Folha de S. Paulo, 17/04/2012
Filho pra que? Por Rosely Sayão Até delivery para atender desejos de grávida chega à porta de quem quer ter filho sem ter trabalho ÀS VEZES, dá para lamentar as coisas bizarras que acontecem no mundo contemporâneo e o modo como as pessoas embarcam nelas quase que mecanicamente, sem nenhuma avaliação crítica. Mas, de vez em quando, o lamento só vem após boas gargalhadas. Que, aliás, fazem um bem danado em meio a tanta correria e insanidades. Será que você já descobriu, caro leitor, a existência de um tipo de serviço especialíssimo para casais grávidos? Eu conheci esse serviço por indicação de pessoas que ficaram abismadas com a existência dele. E, claro, se há oferta é porque há mercado, não é verdade? Então vamos começar a história bem pelo início. Uma pessoa antenada com o mundo contemporâneo consome um sonho realizável: o de fazer uma família e de ter filhos. Há coisa mais sedutora do que a ideia de uma família feliz? Não há, tanto que os adesivos "felizes" se proliferam nas traseiras dos carros, como já comentei aqui. Mas não é com imagens ideais que se constrói uma família e que se cria filhos, não é verdade? A realidade é bem diferente: desde a fase do encontro amoroso, passando pelo casamento e pela gravidez, tudo dá um trabalho danado. E o que dizer, então, da lida com as crianças depois que elas nascem? Relacionar-se amorosamente está difícil, casar está caro porque todo mundo quer um casamento pomposo, o período da gravidez não é apenas essa maravilha que pintam, tem seus percalços... Superados todos esses obstáculos para a realização do sonho, chegamos finalmente ao ponto da gravidez. A mulher -ou o casal- precisa pensar em tanta coisa... São médicos e consultas, exames laboratoriais, alimentação balanceada, exercícios físicos adequados etc. E tudo isso é só para buscar a saúde física da gestante e do bebê. Há muito mais a ser providenciado: vestuário para a mulher e para o bebê, maternidade, acessórios necessários, adequação da casa para a chegada de uma criança etc. etc. etc. Ah! Há também o registro das imagens de todo o desenvolvimento da gravidez, do nascimento, da chegada do bebê em casa. E os eventos que costumam acontecer precisam ser planejados, afinal. Agora os casais que podem -e isso significa ter posses para tanto- não precisam de mais nada: apenas da contratação desse serviço de planejamento e acompanhamento da
gravidez e do nascimento do filho.
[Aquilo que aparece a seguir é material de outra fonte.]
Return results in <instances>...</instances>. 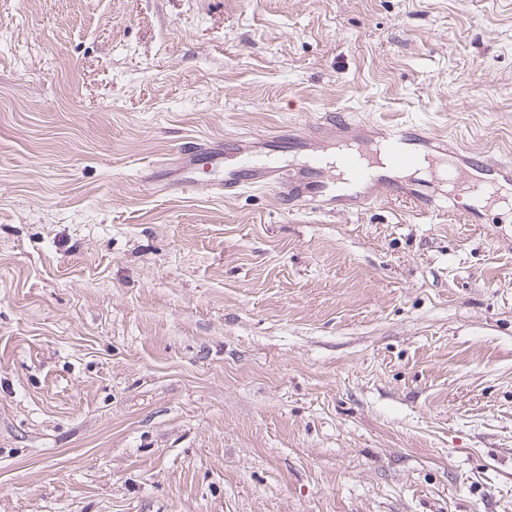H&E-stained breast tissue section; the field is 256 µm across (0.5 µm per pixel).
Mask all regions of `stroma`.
I'll return each mask as SVG.
<instances>
[{"mask_svg": "<svg viewBox=\"0 0 512 512\" xmlns=\"http://www.w3.org/2000/svg\"><path fill=\"white\" fill-rule=\"evenodd\" d=\"M331 114L512 158V0H0V512H512V211L151 181Z\"/></svg>", "mask_w": 512, "mask_h": 512, "instance_id": "stroma-1", "label": "stroma"}]
</instances>
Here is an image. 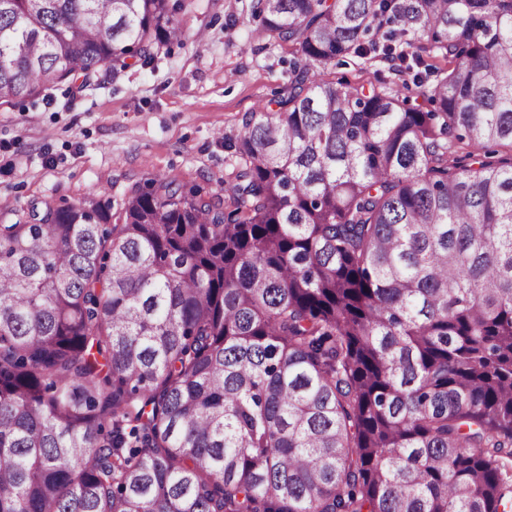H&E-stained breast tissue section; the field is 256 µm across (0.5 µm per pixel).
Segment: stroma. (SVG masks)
<instances>
[{"label":"stroma","instance_id":"obj_1","mask_svg":"<svg viewBox=\"0 0 512 512\" xmlns=\"http://www.w3.org/2000/svg\"><path fill=\"white\" fill-rule=\"evenodd\" d=\"M253 0H179L184 34L148 66L103 68L95 85L0 106V224L32 203L63 206L106 193L121 201L159 175L203 197L233 170L225 138L286 86L291 44L255 34Z\"/></svg>","mask_w":512,"mask_h":512}]
</instances>
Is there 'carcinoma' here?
<instances>
[{
	"mask_svg": "<svg viewBox=\"0 0 512 512\" xmlns=\"http://www.w3.org/2000/svg\"><path fill=\"white\" fill-rule=\"evenodd\" d=\"M252 19L301 64L224 195L0 224V512H512V0ZM181 36L170 0H0V105ZM347 55L430 108L321 77Z\"/></svg>",
	"mask_w": 512,
	"mask_h": 512,
	"instance_id": "carcinoma-1",
	"label": "carcinoma"
}]
</instances>
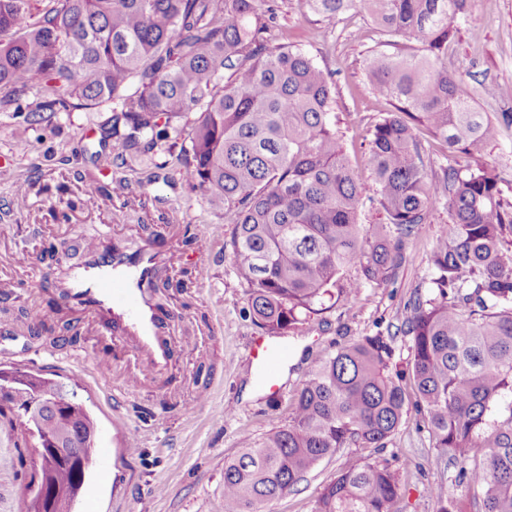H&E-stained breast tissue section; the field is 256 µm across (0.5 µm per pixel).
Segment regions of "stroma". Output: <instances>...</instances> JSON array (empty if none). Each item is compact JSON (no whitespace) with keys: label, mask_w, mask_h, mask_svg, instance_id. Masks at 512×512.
Here are the masks:
<instances>
[{"label":"stroma","mask_w":512,"mask_h":512,"mask_svg":"<svg viewBox=\"0 0 512 512\" xmlns=\"http://www.w3.org/2000/svg\"><path fill=\"white\" fill-rule=\"evenodd\" d=\"M262 18L271 44L294 43L314 59L336 90L341 144L361 182L372 185L366 165L368 130L376 118L364 71L369 48L384 41L369 14L339 15L328 22L306 0H265ZM459 34L448 52V70L475 92L489 118L512 111L499 90L512 86V0H468ZM406 46L407 38L389 37ZM46 93L33 89L0 110V369L21 368L76 389L96 420V448L111 449L106 466L92 464L77 512H224V462L258 444L272 427L287 425L290 409L311 365L364 336H384L394 349L392 367L411 355L408 320L416 295L430 291V253L448 223L436 206L408 239L404 260L387 282L368 284L357 296L282 335L291 355L277 395L260 386L250 350L264 331L249 311V288L239 277L230 240L233 226L222 210L189 184L184 164L165 147L114 149V105L42 107ZM512 201V128H497L482 154ZM212 241L198 253L186 237ZM180 239L171 274L205 260L209 276L184 294L156 295L171 315L168 336L176 345L166 372L138 388L127 380L131 352L99 336L86 315L63 304L52 280L83 260L84 240L103 245ZM26 249L43 273L29 281L9 258ZM49 318L32 336L22 310ZM80 339L69 343L71 330ZM112 361L105 380L89 373L87 358ZM215 404L227 412H212ZM384 448H346L317 464L293 491L263 505L262 512H313L325 485L348 462L385 461L400 484V512H436L428 494L444 484L463 504L466 485L432 445L425 416L414 403ZM143 433L141 447L114 453L115 418ZM19 426L0 417V512H25L37 458L20 449Z\"/></svg>","instance_id":"obj_1"}]
</instances>
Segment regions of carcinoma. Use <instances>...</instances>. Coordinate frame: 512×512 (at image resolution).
<instances>
[{"label":"carcinoma","mask_w":512,"mask_h":512,"mask_svg":"<svg viewBox=\"0 0 512 512\" xmlns=\"http://www.w3.org/2000/svg\"><path fill=\"white\" fill-rule=\"evenodd\" d=\"M29 2L0 0V90L40 85L51 111L112 100L121 148L180 147L184 175L235 224L232 254L250 288V314L274 336L386 281L404 239L444 206L432 291L416 298L407 327L416 408L477 512H512V401L502 406L512 398V202L482 160L495 124L512 127V113L492 123L476 110L473 89L448 72L467 0H309L329 22L365 10L382 32L418 44L365 58L374 99L389 105L371 130L368 167L385 223L369 238L359 222L364 187L338 141L332 84L303 50L265 46L261 0H53L37 19ZM194 107L201 112L185 135L176 122ZM418 125L447 149L439 173L428 169ZM351 264L355 278L345 276ZM194 283L183 271L164 288L183 294ZM392 359L384 337L364 336L314 363L289 424L224 461V512H261L343 448L384 447L406 406ZM57 386L28 373L18 392L35 402ZM22 431L37 443H77L51 472L59 494L48 505L74 512L86 477L80 460L96 433L85 404L41 414ZM429 494L437 512H462L445 486ZM399 498L388 462H353L323 488L314 512H397Z\"/></svg>","instance_id":"1"}]
</instances>
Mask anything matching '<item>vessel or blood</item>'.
<instances>
[{
	"mask_svg": "<svg viewBox=\"0 0 512 512\" xmlns=\"http://www.w3.org/2000/svg\"><path fill=\"white\" fill-rule=\"evenodd\" d=\"M84 250V265L72 268L58 282L65 298L85 307L100 334L127 344L137 356L139 370L165 367L173 355L165 338L167 318L151 303L146 290L169 267L172 242H150L130 253L118 243L108 249L91 241ZM254 351L260 383L274 388L288 357L287 347L258 344Z\"/></svg>",
	"mask_w": 512,
	"mask_h": 512,
	"instance_id": "vessel-or-blood-1",
	"label": "vessel or blood"
}]
</instances>
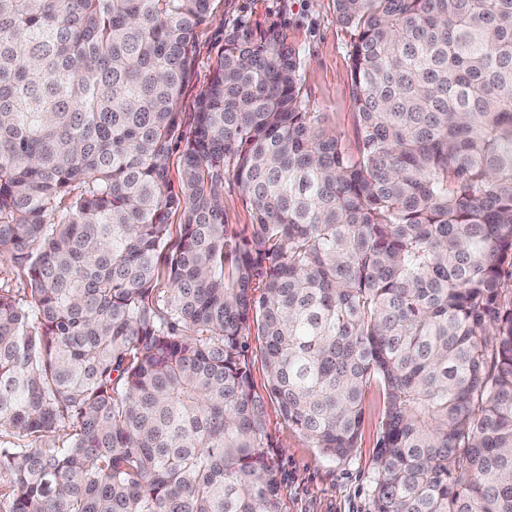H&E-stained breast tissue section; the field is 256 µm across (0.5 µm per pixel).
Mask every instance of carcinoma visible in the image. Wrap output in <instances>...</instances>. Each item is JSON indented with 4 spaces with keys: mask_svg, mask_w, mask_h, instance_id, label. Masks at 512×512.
<instances>
[{
    "mask_svg": "<svg viewBox=\"0 0 512 512\" xmlns=\"http://www.w3.org/2000/svg\"><path fill=\"white\" fill-rule=\"evenodd\" d=\"M335 2L352 151L278 29L179 111L212 0H0V512H277L256 356L329 457L378 388L374 512H512V0ZM224 210L227 223L234 224L235 230L241 231L253 221L251 212L243 205L237 190H233L227 183H224Z\"/></svg>",
    "mask_w": 512,
    "mask_h": 512,
    "instance_id": "1",
    "label": "carcinoma"
}]
</instances>
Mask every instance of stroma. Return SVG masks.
<instances>
[{"label": "stroma", "mask_w": 512, "mask_h": 512, "mask_svg": "<svg viewBox=\"0 0 512 512\" xmlns=\"http://www.w3.org/2000/svg\"><path fill=\"white\" fill-rule=\"evenodd\" d=\"M212 6V21L197 31L198 51L181 92L180 111H194L212 76L226 30L242 27L260 39L277 28L303 62L302 93L310 111L323 113L325 129L354 147L351 35L336 21L335 0H213ZM265 411L274 441L269 454L280 478L278 512H373L382 415L377 392L366 398L359 444L345 459L323 455L302 432L284 424L274 400H266Z\"/></svg>", "instance_id": "obj_1"}]
</instances>
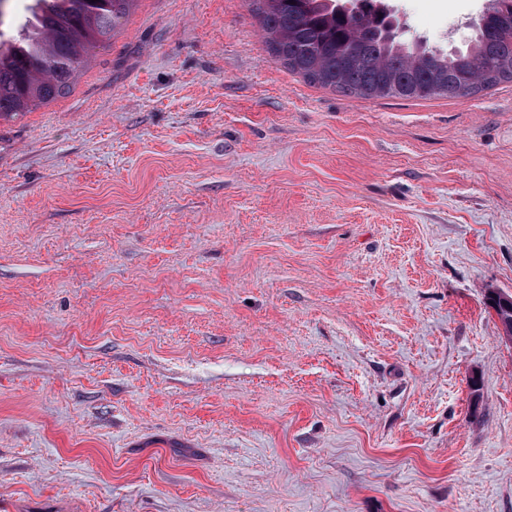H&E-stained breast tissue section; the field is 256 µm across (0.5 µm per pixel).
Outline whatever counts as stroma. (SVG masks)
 Returning a JSON list of instances; mask_svg holds the SVG:
<instances>
[{
	"label": "stroma",
	"instance_id": "1",
	"mask_svg": "<svg viewBox=\"0 0 512 512\" xmlns=\"http://www.w3.org/2000/svg\"><path fill=\"white\" fill-rule=\"evenodd\" d=\"M386 4L449 51L488 0ZM490 290L512 83L357 98L275 60L251 0H135L0 119V503L512 512Z\"/></svg>",
	"mask_w": 512,
	"mask_h": 512
}]
</instances>
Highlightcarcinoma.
Segmentation results:
<instances>
[{
    "mask_svg": "<svg viewBox=\"0 0 512 512\" xmlns=\"http://www.w3.org/2000/svg\"><path fill=\"white\" fill-rule=\"evenodd\" d=\"M135 0H35L0 40V118L66 94L89 48L112 38ZM268 49L309 83L360 98L455 99L512 83V0H488L466 48L405 41L383 0H252ZM512 333V301L487 296Z\"/></svg>",
    "mask_w": 512,
    "mask_h": 512,
    "instance_id": "cac0c4a2",
    "label": "carcinoma"
}]
</instances>
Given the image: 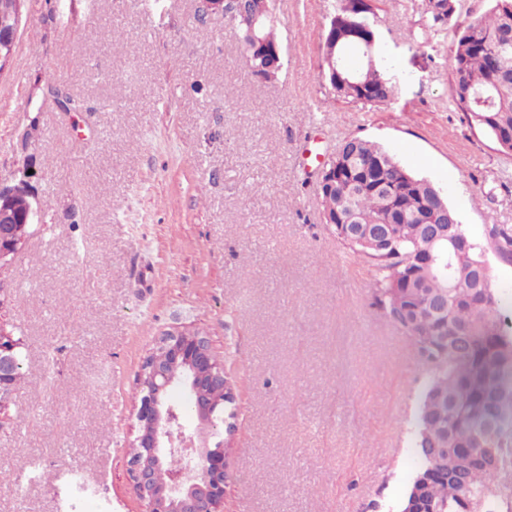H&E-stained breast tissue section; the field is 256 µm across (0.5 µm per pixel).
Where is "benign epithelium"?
I'll use <instances>...</instances> for the list:
<instances>
[{
	"instance_id": "1",
	"label": "benign epithelium",
	"mask_w": 512,
	"mask_h": 512,
	"mask_svg": "<svg viewBox=\"0 0 512 512\" xmlns=\"http://www.w3.org/2000/svg\"><path fill=\"white\" fill-rule=\"evenodd\" d=\"M227 0H198L206 17L229 20L232 26H247V36L254 37L265 20L276 16V0H237V13L225 11ZM347 48L336 55V28H331L328 62L331 72L355 74L351 57L372 54L376 43L372 30L363 27L348 35ZM25 199L19 212L14 201ZM36 210L32 194L23 182L0 185V267L8 266L23 247L26 227L33 224ZM19 341L0 325V406L10 401L18 386L17 349ZM141 397L136 407L139 433L130 444V474L143 512H222L229 485L226 442L232 438L236 422L224 418L226 437L210 443L203 441L196 452L178 447L184 440L177 411L169 404L174 387L185 390L200 425L217 435L214 415L235 402L224 360L214 351L202 331L191 324L176 326L161 334L156 347L145 357L139 375ZM179 454L194 461L195 467L170 472L160 483L157 470L170 455Z\"/></svg>"
}]
</instances>
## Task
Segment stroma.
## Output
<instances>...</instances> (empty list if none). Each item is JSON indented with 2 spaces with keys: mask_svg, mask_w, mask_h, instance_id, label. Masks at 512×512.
<instances>
[{
  "mask_svg": "<svg viewBox=\"0 0 512 512\" xmlns=\"http://www.w3.org/2000/svg\"><path fill=\"white\" fill-rule=\"evenodd\" d=\"M420 3L373 0L397 94L362 106L322 74L337 0H277L270 82L196 0H25L0 73V182H26L37 214L1 275L26 359L0 416V512H141L139 374L180 322L234 378L224 512H400L427 371L324 224L320 159L382 145L445 194L512 295L487 233L512 226V153L454 104L452 37L421 36Z\"/></svg>",
  "mask_w": 512,
  "mask_h": 512,
  "instance_id": "35a3bbf8",
  "label": "stroma"
}]
</instances>
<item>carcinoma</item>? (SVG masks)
<instances>
[{
  "label": "carcinoma",
  "mask_w": 512,
  "mask_h": 512,
  "mask_svg": "<svg viewBox=\"0 0 512 512\" xmlns=\"http://www.w3.org/2000/svg\"><path fill=\"white\" fill-rule=\"evenodd\" d=\"M0 31L18 29L23 0H5ZM458 0H423L429 28L454 30L452 98L471 125L512 152V0H494L488 15L457 21ZM336 37L375 27L370 0H339ZM241 50L255 75L268 78L263 61L239 27ZM337 97L387 105L397 84L381 51L361 61L354 80L331 76ZM336 187L321 195L323 211L348 255L372 268V306L413 343L429 375L419 400L415 435L418 465L401 510L411 512H512V325L483 252L472 243L459 214L430 180L401 165L381 145L360 137L336 152ZM369 159L383 163L386 182L367 174ZM442 208L454 221L452 238L432 243L426 217ZM390 238L377 248L354 241L385 220ZM499 257L512 261V226L491 224ZM448 263V277L438 262Z\"/></svg>",
  "instance_id": "cac0c4a2"
}]
</instances>
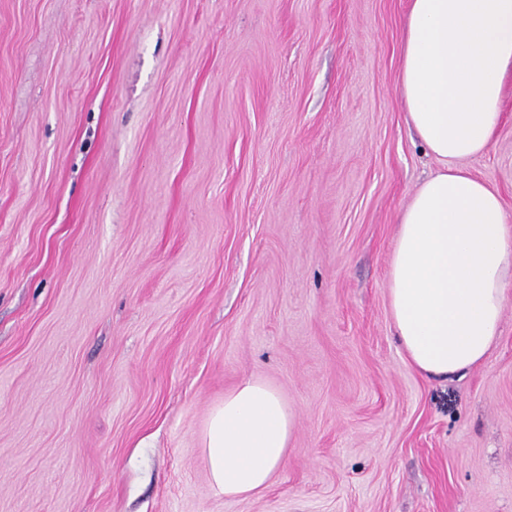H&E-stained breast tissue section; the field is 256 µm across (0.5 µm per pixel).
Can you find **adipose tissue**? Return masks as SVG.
<instances>
[{
    "label": "adipose tissue",
    "instance_id": "ef3b65f1",
    "mask_svg": "<svg viewBox=\"0 0 512 512\" xmlns=\"http://www.w3.org/2000/svg\"><path fill=\"white\" fill-rule=\"evenodd\" d=\"M512 69V0H410L400 46L407 119L439 168L399 217L389 261L395 336L420 373L446 378L482 363L500 335L512 284V225L499 194L465 162L500 126ZM293 417L258 378L215 405L200 434L216 495L246 498L283 465Z\"/></svg>",
    "mask_w": 512,
    "mask_h": 512
}]
</instances>
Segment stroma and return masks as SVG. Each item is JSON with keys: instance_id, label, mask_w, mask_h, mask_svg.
Instances as JSON below:
<instances>
[{"instance_id": "1", "label": "stroma", "mask_w": 512, "mask_h": 512, "mask_svg": "<svg viewBox=\"0 0 512 512\" xmlns=\"http://www.w3.org/2000/svg\"><path fill=\"white\" fill-rule=\"evenodd\" d=\"M408 0H0V512H512V296L485 361L408 363ZM469 171L512 222V76ZM287 458L200 448L246 378ZM292 434L288 403L270 384L247 378L226 392L200 434L215 494L246 498L263 490L283 465Z\"/></svg>"}]
</instances>
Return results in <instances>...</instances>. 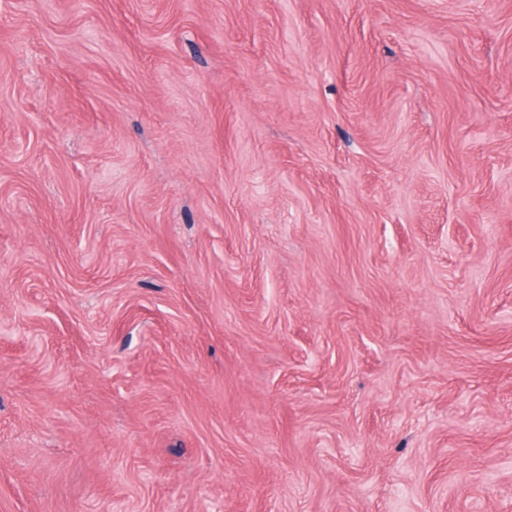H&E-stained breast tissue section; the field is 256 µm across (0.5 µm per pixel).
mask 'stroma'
Segmentation results:
<instances>
[{"label":"stroma","mask_w":512,"mask_h":512,"mask_svg":"<svg viewBox=\"0 0 512 512\" xmlns=\"http://www.w3.org/2000/svg\"><path fill=\"white\" fill-rule=\"evenodd\" d=\"M0 512H512V0H0Z\"/></svg>","instance_id":"1"}]
</instances>
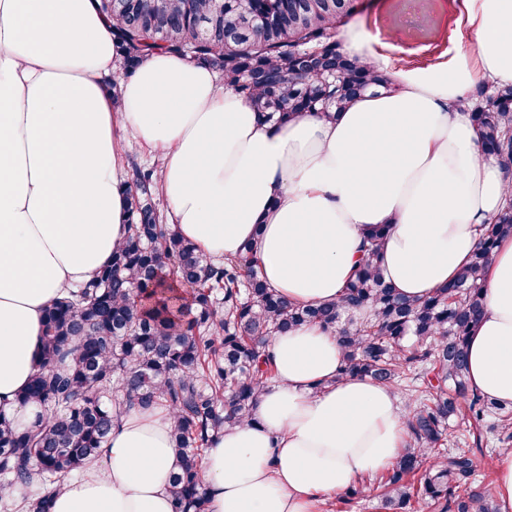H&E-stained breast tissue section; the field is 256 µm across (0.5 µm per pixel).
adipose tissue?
<instances>
[{
  "label": "adipose tissue",
  "mask_w": 512,
  "mask_h": 512,
  "mask_svg": "<svg viewBox=\"0 0 512 512\" xmlns=\"http://www.w3.org/2000/svg\"><path fill=\"white\" fill-rule=\"evenodd\" d=\"M112 27L97 0H0V414L18 428L44 416L19 398L46 308L110 264L126 235L129 141L159 161L158 192L183 238L218 260L252 245L267 284L301 306L343 294L380 225L384 278L406 298L432 294L512 198V177L459 106L477 78L512 84V0H463L457 36L474 51L414 70L393 69L367 34L345 29L347 50L388 72L392 91L285 124L175 53L143 56L112 90ZM266 351L274 376L251 419L202 459L208 512H315L404 448L397 390L338 379L333 331L303 325ZM468 354L470 389L512 406V236L486 271ZM171 426L162 408L123 413L52 512H172Z\"/></svg>",
  "instance_id": "obj_1"
}]
</instances>
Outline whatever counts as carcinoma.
<instances>
[{
  "label": "carcinoma",
  "mask_w": 512,
  "mask_h": 512,
  "mask_svg": "<svg viewBox=\"0 0 512 512\" xmlns=\"http://www.w3.org/2000/svg\"><path fill=\"white\" fill-rule=\"evenodd\" d=\"M354 0H100L130 72L142 56L167 50L220 72L261 116L280 123L303 112L328 115L389 78L332 40ZM468 101L487 154L512 175V86L479 85ZM157 166L130 162V223L112 263L67 291L44 316L39 368L21 402L45 419L20 430L0 415L3 491L38 492L15 512H50L65 477L99 456L121 409L164 406L173 416L177 467L173 512H207L204 452L224 429L251 418L271 378V336L318 324L338 336V377L366 376L409 401V444L376 490L388 512H496L487 490L469 482L471 449L444 448L449 420L462 408L512 441V414L467 385L468 337L482 315L484 273L498 240L512 235V202L490 222L470 263L423 299L387 283L379 255L387 227L373 229L344 297L298 306L270 288L251 247L216 261L180 237L159 213ZM168 268L192 303L147 306Z\"/></svg>",
  "instance_id": "carcinoma-1"
}]
</instances>
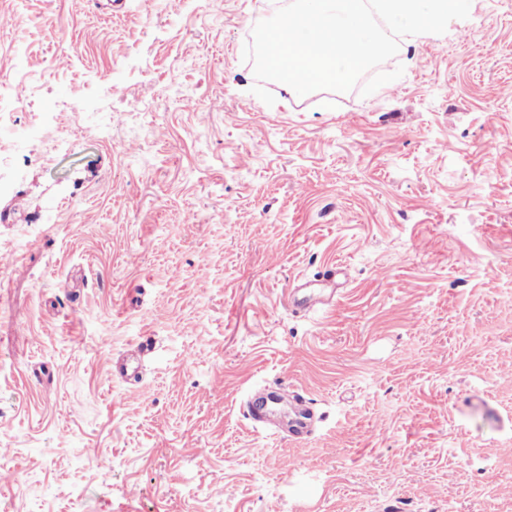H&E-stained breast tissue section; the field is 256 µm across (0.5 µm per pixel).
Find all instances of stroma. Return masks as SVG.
<instances>
[{
    "label": "stroma",
    "mask_w": 512,
    "mask_h": 512,
    "mask_svg": "<svg viewBox=\"0 0 512 512\" xmlns=\"http://www.w3.org/2000/svg\"><path fill=\"white\" fill-rule=\"evenodd\" d=\"M270 3L0 0L7 512H512V0L268 105Z\"/></svg>",
    "instance_id": "obj_1"
}]
</instances>
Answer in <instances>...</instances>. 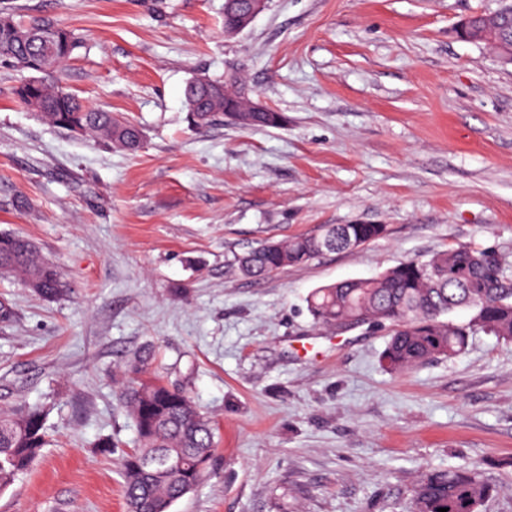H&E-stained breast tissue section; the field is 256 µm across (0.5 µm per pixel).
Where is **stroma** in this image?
Wrapping results in <instances>:
<instances>
[{
	"mask_svg": "<svg viewBox=\"0 0 512 512\" xmlns=\"http://www.w3.org/2000/svg\"><path fill=\"white\" fill-rule=\"evenodd\" d=\"M507 2L268 0L228 37L224 0H0L79 33L62 83L144 134L130 154L57 128L0 63V232L72 289L48 301L0 273V408L48 410L0 512H125L136 434L117 394L143 349L218 427L173 512H408L424 469L512 458V344L479 333L393 373L387 330L319 327L306 303L462 245L512 258V65L457 32ZM230 72L284 125L192 126L186 85ZM336 224L386 232L260 280L228 267Z\"/></svg>",
	"mask_w": 512,
	"mask_h": 512,
	"instance_id": "35a3bbf8",
	"label": "stroma"
}]
</instances>
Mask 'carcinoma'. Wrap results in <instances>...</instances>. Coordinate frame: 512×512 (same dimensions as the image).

Pronto: um telefonema e tudo se resolve como num passe de mágica. Até mesmo, caro leitor, aquele desejo de uma fruta no meio da madrugada que a mulher manifesta caprichosa e desesperadamente se resolve só com um telefonema. Isso significa que todos podem dormir tranquilos porque o sonho de ter um filho não mais dará trabalho algum. Não exigirá mais, para os casais que contratarem tal serviço, compromisso, disponibilidade, tomada de decisões, tempo, dedicação. Só exigirá mesmo dinheiro. Sair de madrugada para comprar um medicamento ou procurar uma fruta? Esqueça. O serviço funciona 24 horas. O gesto amoroso de o marido sair em busca de algo para acalmar sua mulher grávida será substituído por um simples telefonema. Ainda não consegui sair da fase das gargalhadas ao imaginar a cena do delivery de desejos de grávidas... Mas sei que vai durar pouco, por isso vou aproveitar e sugerir, caro leitor, que você faça a mesma coisa: ria. É que será inevitável logo mais chegarmos ao ponto de ter de encarar a pergunta: "Por que mesmo as pessoas querem ter filhos?". ROSELY SAYÃO é psicóloga e autora de "Como Educar Meu Filho?" (Publifolha)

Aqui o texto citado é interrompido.